In 2017, suspected rebels fired bullets at a pilgrim bus, killing 11 people.

This year, tens of thousands of security personnel have been deployed, three to four times the number of the last pilgrimage in 2019, in which 600,000 worshipers participated.

A police officer told AFP on condition of anonymity that more than 400 sandbag bunkers manned by armed soldiers dot the villages and forests around the shrine and the road to Chandanwari base camp.

During the 43-day pilgrimage, worshipers – many of whom shout Hindu religious and nationalist slogans – will be ferried through Kashmir in armed convoys.

Arriving in the nearby main town of Pahalgam, they are greeted by a billboard with Modi’s smiling face.

Base Camp is a mini township of prefabricated huts and flimsy tents housing security personnel, communications towers, and a bustling temporary bazaar filled with screaming mules.

Exponential

Before an armed insurgency against Indian rule in Kashmir broke out in 1989, the pilgrimage was a relatively low-key affair lasting 15 days and undertaken by a few thousand pilgrims.

Tens of thousands of security personnel have been deployed for this year's pilgrimage
Tens of thousands of security personnel have been deployed for this year’s pilgrimage TAUSEEF MUSTAFA AFP

Now it is highly militarized and has grown exponentially and almost all government departments are involved in the huge logistics operation.

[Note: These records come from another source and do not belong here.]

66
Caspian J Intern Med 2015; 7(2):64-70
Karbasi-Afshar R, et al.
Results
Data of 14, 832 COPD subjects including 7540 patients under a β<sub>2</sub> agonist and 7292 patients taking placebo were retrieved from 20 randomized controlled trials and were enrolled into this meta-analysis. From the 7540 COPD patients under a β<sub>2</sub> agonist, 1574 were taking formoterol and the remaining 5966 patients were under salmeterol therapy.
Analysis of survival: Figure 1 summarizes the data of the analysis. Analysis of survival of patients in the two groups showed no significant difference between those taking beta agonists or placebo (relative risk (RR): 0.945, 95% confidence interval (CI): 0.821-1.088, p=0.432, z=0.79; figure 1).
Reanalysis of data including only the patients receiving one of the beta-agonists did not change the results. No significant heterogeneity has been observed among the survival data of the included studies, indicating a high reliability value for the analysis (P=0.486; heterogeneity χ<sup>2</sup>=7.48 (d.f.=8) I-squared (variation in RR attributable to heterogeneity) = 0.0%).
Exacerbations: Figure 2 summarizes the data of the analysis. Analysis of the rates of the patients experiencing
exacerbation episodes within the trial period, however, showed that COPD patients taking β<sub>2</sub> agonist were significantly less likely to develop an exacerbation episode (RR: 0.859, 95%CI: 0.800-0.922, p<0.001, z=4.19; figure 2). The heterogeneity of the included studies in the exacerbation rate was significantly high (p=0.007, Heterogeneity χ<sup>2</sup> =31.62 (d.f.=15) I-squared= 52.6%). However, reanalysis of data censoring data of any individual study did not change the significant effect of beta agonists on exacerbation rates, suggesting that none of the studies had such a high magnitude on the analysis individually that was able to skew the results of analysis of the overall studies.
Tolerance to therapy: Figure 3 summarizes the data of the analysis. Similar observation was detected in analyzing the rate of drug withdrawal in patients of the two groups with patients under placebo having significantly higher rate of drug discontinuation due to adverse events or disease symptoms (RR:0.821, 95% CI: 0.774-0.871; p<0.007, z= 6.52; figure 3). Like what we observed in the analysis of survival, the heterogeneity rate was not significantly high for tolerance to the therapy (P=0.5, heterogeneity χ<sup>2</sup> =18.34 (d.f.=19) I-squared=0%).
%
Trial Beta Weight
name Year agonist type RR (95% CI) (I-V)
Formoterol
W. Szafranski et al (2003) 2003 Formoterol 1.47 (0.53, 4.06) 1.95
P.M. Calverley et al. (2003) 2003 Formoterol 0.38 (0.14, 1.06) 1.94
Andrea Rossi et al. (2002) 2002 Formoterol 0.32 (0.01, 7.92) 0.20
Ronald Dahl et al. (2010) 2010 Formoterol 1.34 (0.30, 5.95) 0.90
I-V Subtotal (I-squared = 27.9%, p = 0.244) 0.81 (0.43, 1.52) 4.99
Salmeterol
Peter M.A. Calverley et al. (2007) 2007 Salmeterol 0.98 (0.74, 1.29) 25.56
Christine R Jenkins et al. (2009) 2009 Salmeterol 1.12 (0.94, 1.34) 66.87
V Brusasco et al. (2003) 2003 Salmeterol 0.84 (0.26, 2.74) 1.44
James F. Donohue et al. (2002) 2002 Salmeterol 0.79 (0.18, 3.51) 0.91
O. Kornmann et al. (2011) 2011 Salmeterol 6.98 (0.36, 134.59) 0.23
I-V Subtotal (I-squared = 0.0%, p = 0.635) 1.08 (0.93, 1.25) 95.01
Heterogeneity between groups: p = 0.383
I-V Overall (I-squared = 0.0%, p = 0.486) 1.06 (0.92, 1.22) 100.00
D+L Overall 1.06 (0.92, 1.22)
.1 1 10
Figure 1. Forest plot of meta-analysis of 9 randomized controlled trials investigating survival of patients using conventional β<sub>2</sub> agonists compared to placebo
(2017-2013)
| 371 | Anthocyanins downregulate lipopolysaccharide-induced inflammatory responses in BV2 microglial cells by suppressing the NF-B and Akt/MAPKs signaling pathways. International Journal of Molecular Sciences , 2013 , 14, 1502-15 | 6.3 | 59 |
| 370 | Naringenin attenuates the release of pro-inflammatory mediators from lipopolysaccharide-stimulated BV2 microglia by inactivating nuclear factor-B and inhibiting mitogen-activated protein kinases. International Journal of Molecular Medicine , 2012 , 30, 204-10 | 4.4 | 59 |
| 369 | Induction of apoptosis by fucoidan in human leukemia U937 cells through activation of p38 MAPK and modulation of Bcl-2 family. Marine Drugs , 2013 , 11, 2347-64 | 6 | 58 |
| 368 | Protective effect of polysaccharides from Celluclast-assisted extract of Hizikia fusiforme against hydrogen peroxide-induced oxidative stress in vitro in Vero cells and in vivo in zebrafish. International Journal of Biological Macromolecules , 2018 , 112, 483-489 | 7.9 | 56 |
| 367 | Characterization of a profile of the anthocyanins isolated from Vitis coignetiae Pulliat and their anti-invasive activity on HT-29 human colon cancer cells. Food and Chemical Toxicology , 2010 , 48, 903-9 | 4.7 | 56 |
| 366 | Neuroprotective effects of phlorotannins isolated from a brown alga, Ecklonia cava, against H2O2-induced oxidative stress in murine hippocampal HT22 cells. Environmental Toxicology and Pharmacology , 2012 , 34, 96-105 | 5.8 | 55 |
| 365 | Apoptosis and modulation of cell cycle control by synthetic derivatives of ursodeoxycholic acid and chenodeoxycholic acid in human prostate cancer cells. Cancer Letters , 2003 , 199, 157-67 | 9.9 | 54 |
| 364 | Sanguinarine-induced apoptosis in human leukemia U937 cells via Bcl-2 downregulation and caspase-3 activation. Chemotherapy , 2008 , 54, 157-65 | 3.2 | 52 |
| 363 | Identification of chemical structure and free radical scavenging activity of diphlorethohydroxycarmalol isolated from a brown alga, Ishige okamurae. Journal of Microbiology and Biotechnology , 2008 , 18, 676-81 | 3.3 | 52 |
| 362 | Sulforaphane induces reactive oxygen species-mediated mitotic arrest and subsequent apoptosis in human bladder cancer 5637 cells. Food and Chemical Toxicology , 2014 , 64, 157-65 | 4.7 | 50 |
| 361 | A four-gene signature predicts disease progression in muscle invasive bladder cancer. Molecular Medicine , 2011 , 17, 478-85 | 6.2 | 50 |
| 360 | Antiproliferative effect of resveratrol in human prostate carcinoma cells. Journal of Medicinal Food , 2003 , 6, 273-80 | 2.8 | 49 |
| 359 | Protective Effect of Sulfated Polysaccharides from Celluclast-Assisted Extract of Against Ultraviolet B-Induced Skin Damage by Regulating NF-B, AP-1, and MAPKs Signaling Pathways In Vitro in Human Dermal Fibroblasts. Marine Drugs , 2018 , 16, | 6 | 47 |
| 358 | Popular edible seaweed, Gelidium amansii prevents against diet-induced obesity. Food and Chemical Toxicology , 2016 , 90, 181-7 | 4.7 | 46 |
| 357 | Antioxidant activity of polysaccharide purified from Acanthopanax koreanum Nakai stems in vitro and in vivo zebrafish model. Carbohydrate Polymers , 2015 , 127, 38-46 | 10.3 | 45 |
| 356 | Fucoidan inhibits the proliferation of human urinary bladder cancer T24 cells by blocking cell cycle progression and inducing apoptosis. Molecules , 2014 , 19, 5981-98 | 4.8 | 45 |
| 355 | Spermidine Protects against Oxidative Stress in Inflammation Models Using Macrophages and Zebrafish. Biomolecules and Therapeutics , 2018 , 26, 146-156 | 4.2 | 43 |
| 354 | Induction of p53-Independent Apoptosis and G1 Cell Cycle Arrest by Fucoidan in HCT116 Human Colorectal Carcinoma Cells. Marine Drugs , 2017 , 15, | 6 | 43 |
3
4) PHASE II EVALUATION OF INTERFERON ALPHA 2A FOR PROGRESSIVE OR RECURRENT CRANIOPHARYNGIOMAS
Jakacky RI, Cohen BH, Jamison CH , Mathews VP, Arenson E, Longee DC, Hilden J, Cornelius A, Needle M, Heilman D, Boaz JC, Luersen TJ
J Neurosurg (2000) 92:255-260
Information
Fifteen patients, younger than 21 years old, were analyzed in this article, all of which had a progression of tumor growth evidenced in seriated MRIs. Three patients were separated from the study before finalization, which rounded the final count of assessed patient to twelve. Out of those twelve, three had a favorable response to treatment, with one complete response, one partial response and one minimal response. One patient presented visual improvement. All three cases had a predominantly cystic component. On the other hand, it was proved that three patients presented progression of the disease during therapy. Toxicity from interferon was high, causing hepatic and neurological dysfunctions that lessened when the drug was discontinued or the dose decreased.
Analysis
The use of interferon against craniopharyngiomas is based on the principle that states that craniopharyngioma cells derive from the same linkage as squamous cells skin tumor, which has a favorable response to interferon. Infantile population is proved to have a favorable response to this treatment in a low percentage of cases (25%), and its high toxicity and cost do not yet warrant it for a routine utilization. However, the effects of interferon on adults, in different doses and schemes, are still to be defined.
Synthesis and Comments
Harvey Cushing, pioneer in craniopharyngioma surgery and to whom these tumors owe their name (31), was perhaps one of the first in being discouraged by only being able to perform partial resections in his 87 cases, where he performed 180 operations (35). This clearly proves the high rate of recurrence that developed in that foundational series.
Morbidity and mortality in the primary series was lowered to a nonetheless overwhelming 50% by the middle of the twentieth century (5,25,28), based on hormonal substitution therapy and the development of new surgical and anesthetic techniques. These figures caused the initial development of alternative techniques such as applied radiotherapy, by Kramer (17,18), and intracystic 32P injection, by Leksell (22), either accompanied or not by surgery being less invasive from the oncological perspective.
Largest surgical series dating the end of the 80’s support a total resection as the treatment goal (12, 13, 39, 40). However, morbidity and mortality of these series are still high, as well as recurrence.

“Over the past 25 to 30 years, the annual trek to the Amarnath shrine has evolved from an inner journey of pilgrims to a political cry of majority defiance,” said Siddiq Wahid, a historian and political commentator.

“In this context, neither the Kashmiri hosts nor the pilgrims can be blamed for being afraid of violence, through no fault of either,” he told AFP. AFP.